An investigation by NBC News and KNTV found the F-1 visa program, in which foreign students work at U.S. firms, seems to have been exploited by fake firms.
Chuck Grassley
Sen. Chuck Grassley, R-Iowa, on Capitol Hill on Feb. 12, 2020.Alex Brandon / AP

Citing NBC News reporting, the chairman of the Senate Finance Committee has asked the Department of Homeland Security to answer questions about the scope of fraud in a U.S. student visa program.

A joint investigation by NBC News and KNTV — NBC's Bay Area station — found that the F-1 visa program, which lets international students work at firms in the U.S. after graduation, appears to have been exploited by fake companies providing false employment verifications.

Sen. Chuck Grassley, R-Iowa, said in a letter sent Thursday to Acting DHS Secretary Chad Wolf that he wanted to know the scope of fraud in the Optional Practical Training program, in which U.S. firms employ F-1 visa holders, over the past five years.

“How many companies currently provide employment to F-1 visa holders under the OPT and STEM OPT programs?” asked Grassley. “How many companies were identified as being engaged in fraudulent or potentially fraudulent activities?”

Grassley said he had previously inquired about fraud in the OPT component of the F-1 program in 2018, but that “recent news reports have shed light on additional types of fraud involving these programs.” He cited the joint NBC News investigation, and the case of Findream, LLC and Weiyun "Kelly" Huang.

Findream's founder, a woman named Weiyun "Kelly" Huang, was charged with criminal fraud in federal court in Illinois.

According to court documents, Findream's alleged purpose was "false verifications of employment" for Chinese F-1 visa holders seeking work employment "via the OPT program."

An affidavit prepared by an FBI special agent alleges that a website associated with Findream described the OPT opportunity to prospective students as "pretend' work." If a document submission is "well-prepared," the website said, "it will look real" and the U.S. government "will think your status is legal."
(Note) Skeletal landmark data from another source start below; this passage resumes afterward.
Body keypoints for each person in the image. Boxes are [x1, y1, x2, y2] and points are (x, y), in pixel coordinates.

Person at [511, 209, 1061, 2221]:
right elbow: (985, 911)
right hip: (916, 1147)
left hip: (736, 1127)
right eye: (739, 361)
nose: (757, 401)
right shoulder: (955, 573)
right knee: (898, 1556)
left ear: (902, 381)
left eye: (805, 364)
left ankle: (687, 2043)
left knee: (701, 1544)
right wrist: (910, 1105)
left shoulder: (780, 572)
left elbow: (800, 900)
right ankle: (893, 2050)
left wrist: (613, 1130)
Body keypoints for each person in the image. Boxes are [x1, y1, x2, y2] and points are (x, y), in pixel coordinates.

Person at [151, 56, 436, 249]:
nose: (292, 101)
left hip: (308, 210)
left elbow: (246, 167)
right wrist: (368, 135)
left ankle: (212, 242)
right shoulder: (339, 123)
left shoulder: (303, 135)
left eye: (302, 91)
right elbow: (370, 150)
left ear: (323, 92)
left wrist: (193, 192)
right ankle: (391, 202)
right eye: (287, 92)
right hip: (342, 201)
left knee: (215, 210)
The FBI visited the company's listed office in Chicago and found it was bogus. It was "a company on paper only," according to court documents.

At a change of plea hearing Dec. 20, Huang, a Chinese national, changed her plea to guilty on one count of conspiracy to commit visa fraud.
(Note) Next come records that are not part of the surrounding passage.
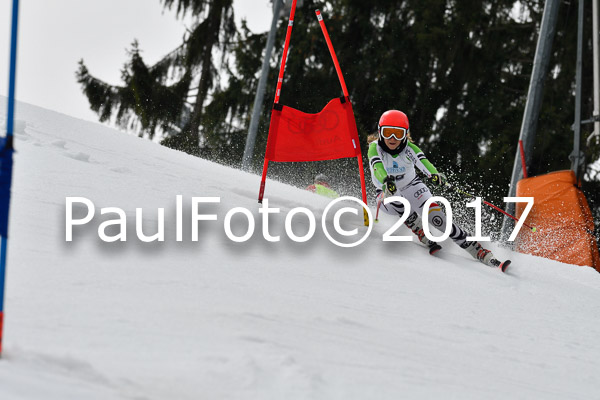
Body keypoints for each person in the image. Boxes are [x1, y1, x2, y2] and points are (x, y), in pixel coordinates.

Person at [368, 109, 508, 270]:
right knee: (394, 195)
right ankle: (418, 228)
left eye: (398, 134)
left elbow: (424, 163)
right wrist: (386, 180)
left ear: (405, 135)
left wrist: (435, 174)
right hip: (385, 194)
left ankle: (477, 250)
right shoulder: (374, 148)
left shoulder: (409, 148)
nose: (392, 138)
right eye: (388, 133)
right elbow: (376, 166)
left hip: (412, 187)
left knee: (437, 219)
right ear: (380, 132)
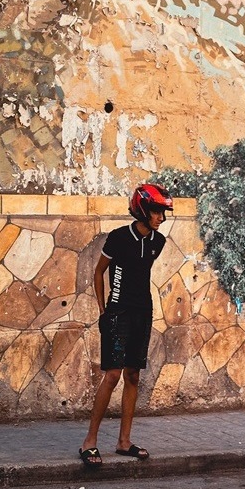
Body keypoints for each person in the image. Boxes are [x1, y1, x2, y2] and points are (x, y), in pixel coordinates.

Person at [79, 183, 173, 468]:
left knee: (133, 376)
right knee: (112, 375)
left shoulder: (158, 242)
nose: (161, 217)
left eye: (162, 212)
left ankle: (124, 442)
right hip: (117, 314)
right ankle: (89, 443)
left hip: (143, 313)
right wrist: (103, 309)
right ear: (143, 209)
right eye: (157, 211)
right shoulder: (119, 238)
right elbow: (99, 272)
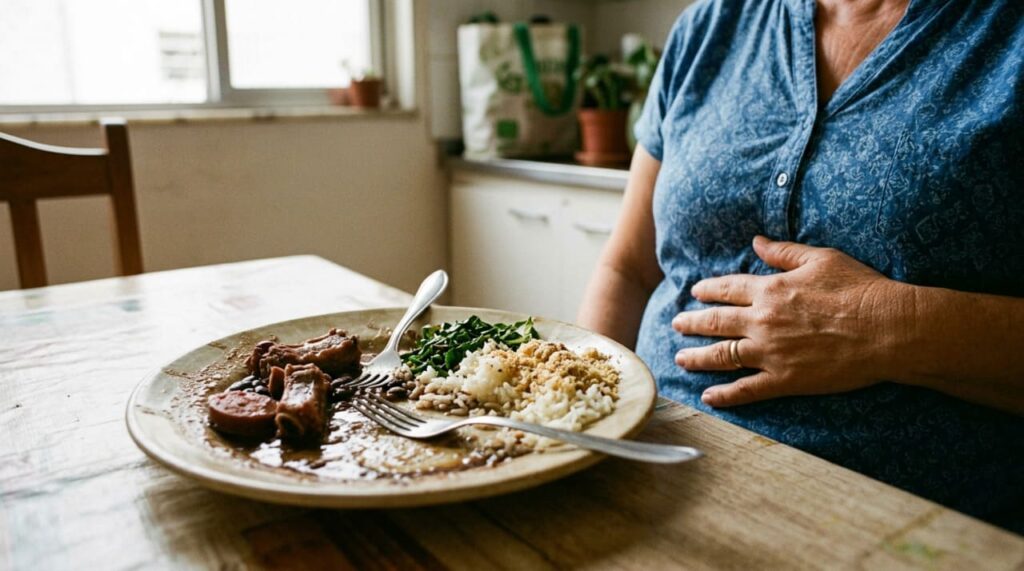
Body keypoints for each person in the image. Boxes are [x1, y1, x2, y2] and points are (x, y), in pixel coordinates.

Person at [577, 0, 1024, 532]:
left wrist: (883, 327)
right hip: (644, 471)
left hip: (896, 523)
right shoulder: (709, 27)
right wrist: (579, 429)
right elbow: (628, 268)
Court records show Huang also agreed to plead guilty on behalf of the two entities that were co-defendants in the case, Findream, LLC and Sinocontech, LLC.
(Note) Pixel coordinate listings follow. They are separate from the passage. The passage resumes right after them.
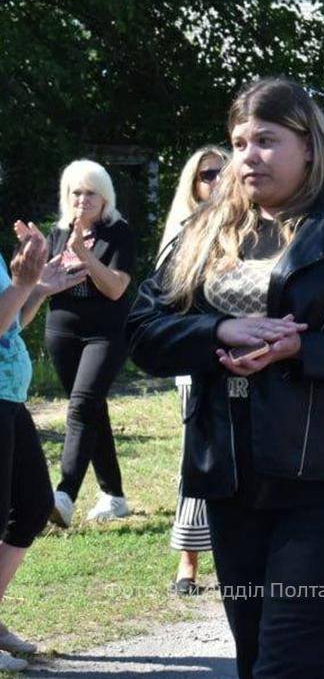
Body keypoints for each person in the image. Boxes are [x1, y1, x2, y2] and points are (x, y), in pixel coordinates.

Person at [126, 78, 324, 677]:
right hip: (234, 478)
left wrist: (303, 348)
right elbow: (142, 331)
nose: (248, 156)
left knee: (292, 665)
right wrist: (216, 331)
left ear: (310, 145)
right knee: (257, 661)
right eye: (239, 143)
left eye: (266, 140)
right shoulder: (206, 230)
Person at [21, 160, 135, 527]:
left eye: (90, 193)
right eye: (76, 192)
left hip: (106, 333)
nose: (82, 200)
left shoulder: (118, 232)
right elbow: (37, 284)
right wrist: (29, 262)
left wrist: (85, 255)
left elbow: (116, 288)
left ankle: (64, 495)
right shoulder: (57, 233)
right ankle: (114, 495)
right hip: (62, 332)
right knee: (90, 409)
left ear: (105, 198)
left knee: (82, 405)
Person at [158, 146, 228, 596]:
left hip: (253, 363)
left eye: (226, 172)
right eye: (208, 174)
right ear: (193, 183)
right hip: (197, 364)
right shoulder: (181, 237)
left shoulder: (256, 228)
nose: (219, 180)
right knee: (198, 459)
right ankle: (189, 563)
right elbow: (164, 313)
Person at [0, 220, 56, 671]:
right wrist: (23, 282)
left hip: (9, 396)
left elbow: (10, 325)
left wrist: (35, 288)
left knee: (33, 504)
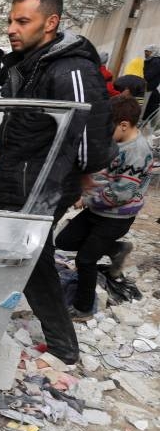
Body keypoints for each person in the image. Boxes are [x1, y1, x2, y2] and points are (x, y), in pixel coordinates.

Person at [0, 0, 113, 370]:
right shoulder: (33, 63)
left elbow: (87, 125)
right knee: (26, 256)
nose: (12, 29)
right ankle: (1, 314)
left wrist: (84, 173)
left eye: (22, 21)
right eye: (11, 21)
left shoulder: (70, 68)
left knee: (32, 259)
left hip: (44, 185)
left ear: (50, 23)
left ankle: (63, 346)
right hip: (24, 180)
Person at [56, 96, 153, 320]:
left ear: (124, 125)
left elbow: (121, 194)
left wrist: (86, 200)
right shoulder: (117, 142)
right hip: (98, 209)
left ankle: (83, 308)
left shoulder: (137, 152)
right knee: (64, 240)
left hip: (116, 217)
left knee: (85, 260)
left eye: (108, 128)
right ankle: (115, 249)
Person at [143, 44, 160, 120]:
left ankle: (139, 121)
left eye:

Her sentencing is scheduled for June.

In his Thursday letter, Grassley noted reporters had also found companies that had very few employees and may not have been subject to inspection by Immigration and Customs Enforcement.

“If these companies or others like them are actively engaged in fraudulent activities,” he wrote, “they must not be allowed to fly below the radar of federal investigators simply because they operate on a smaller scale.

Grassley asked the DHS for answers to his questions by June 5.